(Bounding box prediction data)
_ _ _ _ _ _ _

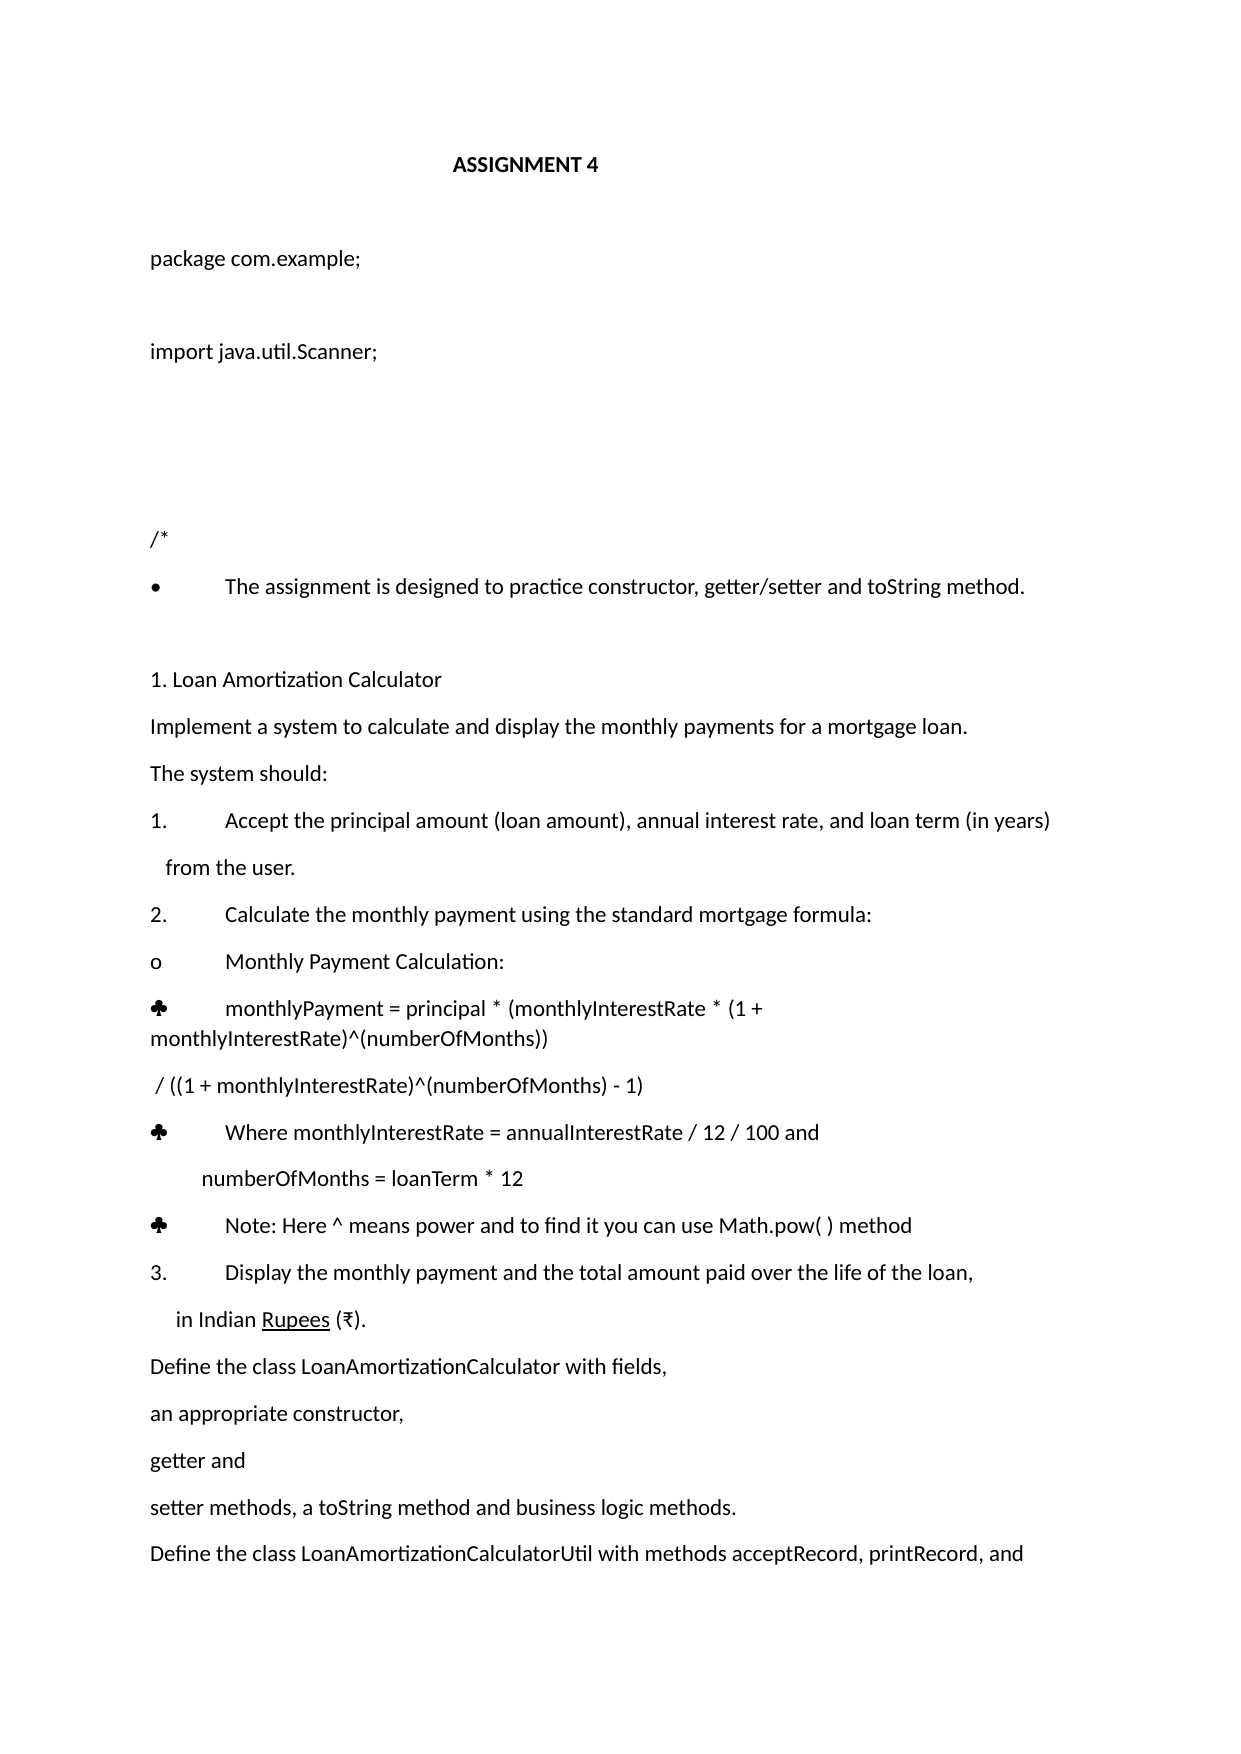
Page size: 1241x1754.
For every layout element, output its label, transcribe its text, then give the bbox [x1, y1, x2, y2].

text in Indian Rupees (₹). [150, 1305, 1090, 1333]
text The system should: [150, 759, 1090, 787]
text / ((1 + monthlyInterestRate)^(numberOfMonths) - 1) [150, 1071, 1090, 1099]
text Where monthlyInterestRate = annualInterestRate / 12 / 100 and [150, 1118, 1090, 1146]
text Define the class LoanAmortizationCalculator with fields, [150, 1352, 1090, 1380]
text Note: Here ^ means power and to find it you can use Math.pow( ) method [150, 1211, 1090, 1239]
text an appropriate constructor, [150, 1399, 1090, 1427]
text 1. Loan Amortization Calculator [150, 666, 1090, 694]
text ASSIGNMENT 4 [150, 150, 1090, 178]
text numberOfMonths = loanTerm * 12 [150, 1164, 1090, 1193]
text o Monthly Payment Calculation: [150, 947, 1090, 975]
text import java.util.Scanner; [150, 337, 1090, 366]
text from the user. [150, 853, 1090, 881]
text Implement a system to calculate and display the monthly payments for a mortgage loan. [150, 712, 1090, 741]
text /* [150, 525, 1090, 553]
text setter methods, a toString method and business logic methods. [150, 1493, 1090, 1521]
text getter and [150, 1446, 1090, 1474]
text 2. Calculate the monthly payment using the standard mortgage formula: [150, 900, 1090, 928]
text 3. Display the monthly payment and the total amount paid over the life of the loan, [150, 1258, 1090, 1286]
text • The assignment is designed to practice constructor, getter/setter and toString method. [150, 572, 1090, 600]
text monthlyPayment = principal * (monthlyInterestRate * (1 + monthlyInterestRate)^(numberOfMonths)) [150, 994, 1090, 1052]
text Define the class LoanAmortizationCalculatorUtil with methods acceptRecord, printRecord, and [150, 1539, 1090, 1568]
text 1. Accept the principal amount (loan amount), annual interest rate, and loan term (in years) [150, 806, 1090, 834]
text package com.example; [150, 244, 1090, 272]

_ _ _ _ _ _ _

### Work item
Without carrying over any picture, retype the records above word for word.

### Response to this task
Page size: 1241x1754.
For every layout element, output its label, transcribe its text, then give the bbox [x1, y1, x2, y2].

text in Indian Rupees (₹). [150, 1305, 1090, 1333]
text The system should: [150, 759, 1090, 787]
text / ((1 + monthlyInterestRate)^(numberOfMonths) - 1) [150, 1071, 1090, 1099]
text Where monthlyInterestRate = annualInterestRate / 12 / 100 and [150, 1118, 1090, 1146]
text Define the class LoanAmortizationCalculator with fields, [150, 1352, 1090, 1380]
text Note: Here ^ means power and to find it you can use Math.pow( ) method [150, 1211, 1090, 1239]
text an appropriate constructor, [150, 1399, 1090, 1427]
text 1. Loan Amortization Calculator [150, 666, 1090, 694]
text ASSIGNMENT 4 [150, 150, 1090, 178]
text numberOfMonths = loanTerm * 12 [150, 1164, 1090, 1193]
text o Monthly Payment Calculation: [150, 947, 1090, 975]
text import java.util.Scanner; [150, 337, 1090, 366]
text from the user. [150, 853, 1090, 881]
text Implement a system to calculate and display the monthly payments for a mortgage loan. [150, 712, 1090, 741]
text /* [150, 525, 1090, 553]
text setter methods, a toString method and business logic methods. [150, 1493, 1090, 1521]
text getter and [150, 1446, 1090, 1474]
text 2. Calculate the monthly payment using the standard mortgage formula: [150, 900, 1090, 928]
text 3. Display the monthly payment and the total amount paid over the life of the loan, [150, 1258, 1090, 1286]
text • The assignment is designed to practice constructor, getter/setter and toString method. [150, 572, 1090, 600]
text monthlyPayment = principal * (monthlyInterestRate * (1 + monthlyInterestRate)^(numberOfMonths)) [150, 994, 1090, 1052]
text Define the class LoanAmortizationCalculatorUtil with methods acceptRecord, printRecord, and [150, 1539, 1090, 1568]
text 1. Accept the principal amount (loan amount), annual interest rate, and loan term (in years) [150, 806, 1090, 834]
text package com.example; [150, 244, 1090, 272]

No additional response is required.